Franck se mostró paciente con ella. Después le explicó cómo limpiar los mízcalos con un trapo húmedo, y cómo raspar la tierra sin estropearlos.

Camille se divertía. Era hábil con las manos. Le desesperaba ser tan lenta comparada con él, pero se lo pasaba bien. Las pepitas de uva rodaban entre sus dedos, y pronto pilló el truquillo para sacarlas con la punta del cuchillo.
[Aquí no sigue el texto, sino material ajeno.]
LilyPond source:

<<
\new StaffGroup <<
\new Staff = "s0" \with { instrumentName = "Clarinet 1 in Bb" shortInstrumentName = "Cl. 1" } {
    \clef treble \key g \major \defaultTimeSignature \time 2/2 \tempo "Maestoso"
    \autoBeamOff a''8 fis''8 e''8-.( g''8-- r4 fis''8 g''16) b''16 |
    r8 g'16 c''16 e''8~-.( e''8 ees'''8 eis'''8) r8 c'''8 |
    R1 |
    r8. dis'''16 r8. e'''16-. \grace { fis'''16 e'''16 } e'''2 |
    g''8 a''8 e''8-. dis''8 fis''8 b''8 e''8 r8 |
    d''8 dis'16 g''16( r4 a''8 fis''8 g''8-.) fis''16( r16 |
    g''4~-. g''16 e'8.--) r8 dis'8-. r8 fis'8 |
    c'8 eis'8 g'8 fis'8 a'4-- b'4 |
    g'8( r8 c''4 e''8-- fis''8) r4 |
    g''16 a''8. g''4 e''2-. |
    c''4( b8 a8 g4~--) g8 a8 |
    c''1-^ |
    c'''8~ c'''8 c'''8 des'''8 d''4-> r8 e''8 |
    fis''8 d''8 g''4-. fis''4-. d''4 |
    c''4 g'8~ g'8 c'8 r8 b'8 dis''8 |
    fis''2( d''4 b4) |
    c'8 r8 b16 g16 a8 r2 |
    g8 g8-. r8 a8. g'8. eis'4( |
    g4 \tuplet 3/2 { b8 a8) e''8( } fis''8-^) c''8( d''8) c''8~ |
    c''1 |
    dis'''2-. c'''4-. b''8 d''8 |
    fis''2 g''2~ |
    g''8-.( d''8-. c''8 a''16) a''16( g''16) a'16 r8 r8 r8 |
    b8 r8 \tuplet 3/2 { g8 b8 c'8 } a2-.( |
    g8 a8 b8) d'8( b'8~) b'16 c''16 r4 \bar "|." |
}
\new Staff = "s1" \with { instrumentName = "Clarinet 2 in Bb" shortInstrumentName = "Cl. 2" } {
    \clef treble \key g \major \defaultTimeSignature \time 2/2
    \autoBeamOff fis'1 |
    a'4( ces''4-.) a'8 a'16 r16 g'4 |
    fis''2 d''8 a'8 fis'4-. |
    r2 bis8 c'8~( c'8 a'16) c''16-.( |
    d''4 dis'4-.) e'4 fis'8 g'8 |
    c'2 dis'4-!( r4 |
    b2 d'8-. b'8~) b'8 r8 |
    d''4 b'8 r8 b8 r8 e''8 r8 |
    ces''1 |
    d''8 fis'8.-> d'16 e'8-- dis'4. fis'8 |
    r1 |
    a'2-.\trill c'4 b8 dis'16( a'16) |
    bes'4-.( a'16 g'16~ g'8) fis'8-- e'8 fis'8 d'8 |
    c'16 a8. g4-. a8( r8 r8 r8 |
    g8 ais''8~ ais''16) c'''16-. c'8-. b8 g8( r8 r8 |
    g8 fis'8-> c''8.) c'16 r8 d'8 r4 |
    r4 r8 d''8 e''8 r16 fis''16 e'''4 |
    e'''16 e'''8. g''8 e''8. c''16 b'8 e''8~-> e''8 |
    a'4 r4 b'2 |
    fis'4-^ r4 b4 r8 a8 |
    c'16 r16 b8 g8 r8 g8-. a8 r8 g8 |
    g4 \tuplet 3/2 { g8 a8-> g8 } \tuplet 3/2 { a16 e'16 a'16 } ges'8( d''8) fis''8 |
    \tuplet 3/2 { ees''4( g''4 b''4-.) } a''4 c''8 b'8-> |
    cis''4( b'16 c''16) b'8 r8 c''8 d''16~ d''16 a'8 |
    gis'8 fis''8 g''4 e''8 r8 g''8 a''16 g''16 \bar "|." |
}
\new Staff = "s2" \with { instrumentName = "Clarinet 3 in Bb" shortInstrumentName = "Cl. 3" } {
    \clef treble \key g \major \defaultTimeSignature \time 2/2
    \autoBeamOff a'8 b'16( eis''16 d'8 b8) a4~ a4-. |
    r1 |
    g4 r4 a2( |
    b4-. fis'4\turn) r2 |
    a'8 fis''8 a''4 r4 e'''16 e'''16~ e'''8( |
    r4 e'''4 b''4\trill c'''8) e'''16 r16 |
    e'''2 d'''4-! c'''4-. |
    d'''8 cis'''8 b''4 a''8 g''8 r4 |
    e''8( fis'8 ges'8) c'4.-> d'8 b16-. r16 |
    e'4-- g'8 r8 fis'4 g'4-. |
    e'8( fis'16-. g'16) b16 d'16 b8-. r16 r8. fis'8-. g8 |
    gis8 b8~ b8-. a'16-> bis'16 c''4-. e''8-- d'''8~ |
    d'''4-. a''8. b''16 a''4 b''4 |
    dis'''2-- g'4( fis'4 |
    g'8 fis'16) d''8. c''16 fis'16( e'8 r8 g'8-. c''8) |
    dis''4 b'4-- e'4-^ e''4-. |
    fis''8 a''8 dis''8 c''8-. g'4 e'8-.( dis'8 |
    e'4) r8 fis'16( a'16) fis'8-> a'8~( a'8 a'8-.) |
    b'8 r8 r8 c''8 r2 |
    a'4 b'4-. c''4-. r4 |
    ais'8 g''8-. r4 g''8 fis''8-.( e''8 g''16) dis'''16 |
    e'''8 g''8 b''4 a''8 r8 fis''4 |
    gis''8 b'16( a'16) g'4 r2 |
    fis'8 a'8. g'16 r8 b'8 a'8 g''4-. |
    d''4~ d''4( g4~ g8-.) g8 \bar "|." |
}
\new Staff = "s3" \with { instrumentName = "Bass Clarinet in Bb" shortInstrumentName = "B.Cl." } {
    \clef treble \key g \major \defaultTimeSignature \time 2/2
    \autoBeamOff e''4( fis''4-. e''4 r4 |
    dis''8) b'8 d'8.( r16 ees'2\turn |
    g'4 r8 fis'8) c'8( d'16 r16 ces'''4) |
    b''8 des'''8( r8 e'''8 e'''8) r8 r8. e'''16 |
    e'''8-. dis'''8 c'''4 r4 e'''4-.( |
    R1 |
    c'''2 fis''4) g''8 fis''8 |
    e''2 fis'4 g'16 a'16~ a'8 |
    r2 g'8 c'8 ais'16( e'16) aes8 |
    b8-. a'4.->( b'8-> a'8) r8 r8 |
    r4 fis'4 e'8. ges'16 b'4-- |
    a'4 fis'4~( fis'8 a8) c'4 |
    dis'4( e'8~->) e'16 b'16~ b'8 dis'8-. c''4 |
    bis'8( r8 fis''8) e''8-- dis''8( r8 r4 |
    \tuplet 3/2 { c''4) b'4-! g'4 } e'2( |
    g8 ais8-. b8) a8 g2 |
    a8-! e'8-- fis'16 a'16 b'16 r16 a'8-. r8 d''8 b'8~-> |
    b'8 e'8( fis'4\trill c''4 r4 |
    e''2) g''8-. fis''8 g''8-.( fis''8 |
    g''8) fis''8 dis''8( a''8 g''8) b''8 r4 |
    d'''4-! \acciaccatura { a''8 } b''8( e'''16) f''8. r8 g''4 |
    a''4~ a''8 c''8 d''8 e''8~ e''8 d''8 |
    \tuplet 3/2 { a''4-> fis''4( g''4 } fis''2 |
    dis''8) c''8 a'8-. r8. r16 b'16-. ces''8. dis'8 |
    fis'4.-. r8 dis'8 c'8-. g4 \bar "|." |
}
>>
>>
– Bueno, para lo demás, ya veremos mañana… La ensalada no debería causarte mucho problema…

– Tu jefe se dará cuenta enseguida de que no valgo para nada…

– ¡Eso, fijo! Pero tampoco tiene mucho donde elegir… ¿Qué talla usas?

– No sé.

– Te conseguiré una chaqueta y un pantalón… ¿Y qué pie calzas?

– Un 10.

– ¿Tienes zapatillas de deporte?

– Sí.

– No es lo ideal, pero por esta vez te apañas así…

Camille se lió un cigarrillo mientras Franck recogía la cocina.

– ¿Dónde es tu fiesta?

– En Bobigny… En casa de una chica de mi curro…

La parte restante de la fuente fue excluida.